SIGSOFT Annual Report

July 2006 - June 2007

Submitted by: William G. Griswold, SIGSOFT Chair

SIGSOFT had an excellent year, maintaining the success of its conferences while continuing to reach out to the community in many dimensions.

Due to the growing number of elected positions being held by Europeans, our European Liaison position was retired, and we instituted a South Asia Liaison, reassigning our Asia Liaison to focus on North Asia. Due to the large growth in the number of conferences that we (co)sponsor and cooperate with, we also reassigned responsibility for in-cooperation conferences from our Vice Chair to the Secretary/Treasurer. We have also more clearly delineated the roles of our at-large members, namely awards, education, and digital library issues.

On the awards front, we continued to make our annual service and research awards. This year's ACM SIGSOFT Distinguished Service Award was presented to Prof. David Notkin of the University of Washington. We awarded the ACM SIGSOFT Outstanding Research Award to Elaine Weyuker of ATT Labs - Research. The awards were presented to the recipients at ICSE 2007 in Minneapolis. Dr. Weyuker will give a keynote address at the upcoming SIGSOFT-sponsored ESEC/FSE'07 conference in Dubrovnik. We made a number of ACM SIGSOFT Distinguished Paper awards across our sponsored conferences. We made 84 awards to students for travel support to SIGSOFT-sponsored conferences, under our CAPS (Conference Attendance Program for Students). This coming year we will again increase funding, but also increase the size of the awards and make fewer of them, focusing on first-time attendees and those in need. The joint SIGSOFT-SIGBED Frank Anger student travel award saw its first honorees from the SIGBED community this year, and SIGSOFT is in the process of choosing their first awardee at this time. Finally, we are proud to have ACM's approval for the SIGSOFT Impact Paper Award, which will recognize SIGSOFT conference papers of 10 years age or more for their exceptional impact on the community.

Our major conferences continue to be strong - in attendance, sound finances, and intellectual vibrancy. SIGOSFT 2006 was held in Portland, Oregon, with Michal Young as general chair and Prem Devanbu as program chair. ICSE 2007 was held in Minneapolis, MN, under the leadership team of John Knight (general chair), and Gregg Rothermel and Wolfgang Emmerich (program co-chairs). Both events featured SIGSOFT's new "Town Hall Meeting" format whereby we open the floor to an open discussion on the issues of the day, while those present relax with refreshments.

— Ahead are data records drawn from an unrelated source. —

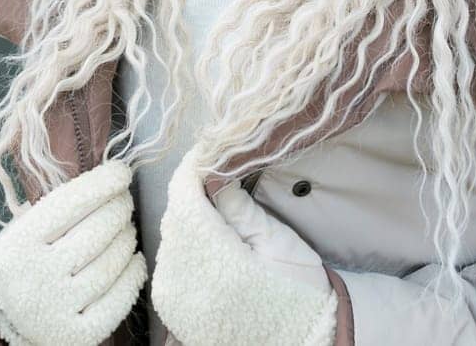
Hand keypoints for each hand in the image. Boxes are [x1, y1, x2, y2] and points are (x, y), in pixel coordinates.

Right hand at [0, 159, 146, 345]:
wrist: (18, 323)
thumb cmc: (33, 261)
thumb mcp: (28, 233)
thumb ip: (60, 207)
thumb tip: (111, 175)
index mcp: (18, 244)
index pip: (71, 203)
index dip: (103, 183)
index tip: (121, 172)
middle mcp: (35, 278)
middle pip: (98, 230)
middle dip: (119, 208)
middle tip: (124, 201)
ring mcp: (58, 309)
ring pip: (112, 261)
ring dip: (128, 238)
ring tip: (127, 229)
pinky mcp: (79, 334)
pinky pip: (121, 296)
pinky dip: (133, 272)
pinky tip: (133, 260)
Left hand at [151, 148, 336, 345]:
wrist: (305, 343)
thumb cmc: (300, 291)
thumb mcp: (275, 241)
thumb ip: (237, 207)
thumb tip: (212, 172)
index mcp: (210, 261)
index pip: (184, 198)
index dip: (192, 169)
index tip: (206, 150)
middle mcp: (183, 283)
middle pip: (174, 218)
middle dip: (190, 193)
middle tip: (213, 173)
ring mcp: (175, 302)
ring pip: (170, 240)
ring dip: (186, 220)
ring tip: (213, 207)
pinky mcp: (176, 313)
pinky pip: (171, 266)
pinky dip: (184, 247)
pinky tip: (205, 241)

FSE 2007 will be joint with the European Software Engineering Conference (ESEC) in Dubrovnik, Croatia, this September. Antonia Bertolino is the program chair, and Ivica Crnkovic is the general chair. SIGSOFT 2008 will be held in Atlanta, Georgia in November of that year, with Mary Jean Harrold as General Chair and Gail Murphy as program Chair. ICSE 2008 will be in Leipzig, Germany, with Wilhelm Schäfer as general chair, and Matthew Dwyer and Volker Gruhn as program co-chairs. ICSE 2009 will be held in Vancouver BC, Canada, with Stephen Fickas as General Chair and Paola Inverardi and Joanne Atlee as program co-chairs.

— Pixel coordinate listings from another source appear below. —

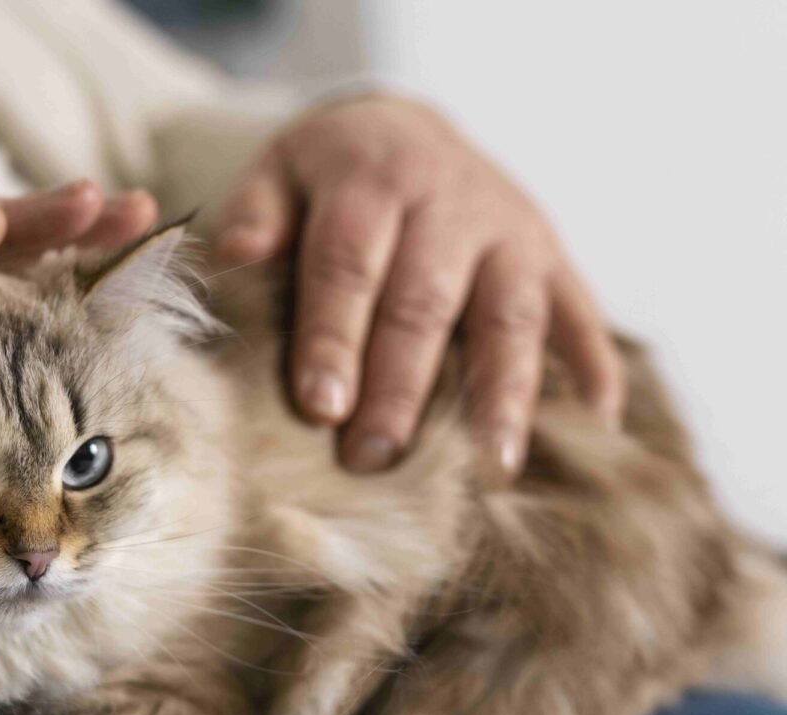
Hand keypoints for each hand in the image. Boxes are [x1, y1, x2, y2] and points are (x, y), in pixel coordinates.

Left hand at [214, 94, 623, 475]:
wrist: (400, 125)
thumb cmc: (324, 176)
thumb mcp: (277, 170)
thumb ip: (255, 213)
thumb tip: (237, 254)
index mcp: (372, 182)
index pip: (349, 266)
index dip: (335, 338)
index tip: (320, 408)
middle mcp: (449, 203)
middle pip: (424, 304)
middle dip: (401, 386)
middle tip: (374, 458)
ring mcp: (509, 230)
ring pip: (510, 317)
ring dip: (502, 394)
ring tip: (491, 468)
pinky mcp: (551, 254)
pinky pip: (579, 312)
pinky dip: (594, 367)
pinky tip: (598, 425)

We continue to experiment with the affordances of digital publishing. For the third year, ICSE has provided paper proceedings only as an option. This year, as last, the proceedings were made available on a USB memory stick, financed by a corporate donation to the conference. FSE 2006 took a digital publication approach as well. Based on feedback from our membership at our Town Meetings, FSE 2007's proceedings will be available in the ACM Digital Library prior to the conference. This will permit attendees to download and print papers in advance of the conference, providing both the cost benefits of digital publication and the affordances of paper. We continue to use e-mail to encourage our authors to link their web sites to their articles in the ACM Digital Library, and are educating our membership about the benefits of the Digital Library and the Portal.

Will Tracz has continued to make our newsletter, SEN, stronger and better as we move into the digital era. Because the SEN is produced in two versions, online and a print "tip of the iceberg" summary (including RISKS), production is complicated and time consuming. To this end, Will will be working with a group of undergraduates at the Rochester Institute of Technology to develop a content management system that can handle the unique work flow to produce these two documents.

In the coming year we will be focusing on membership, the digital library as before, revising our bylaws, and awards. Our membership has been trending slowly lower, as in many SIGs, but we're going to be making the case to our broader community that membership brings value that is far in excess of the cost of membership. In particularly, we'll be looking at international membership and student membership. Our bylaws are out of date, and although they are not doing us harm, they are not serving us well, either. David Notkin has produced a modernized version of the bylaws, and we will be presenting them to the ACM shortly after the proposed new rules governing bylaws revisions are themselves approved. Many of the remarkable accomplishments of our community are under-recognized. This coming year we will be putting the Impact Paper award into implementation, while also looking to add a dissertation award and perhaps an educator's award.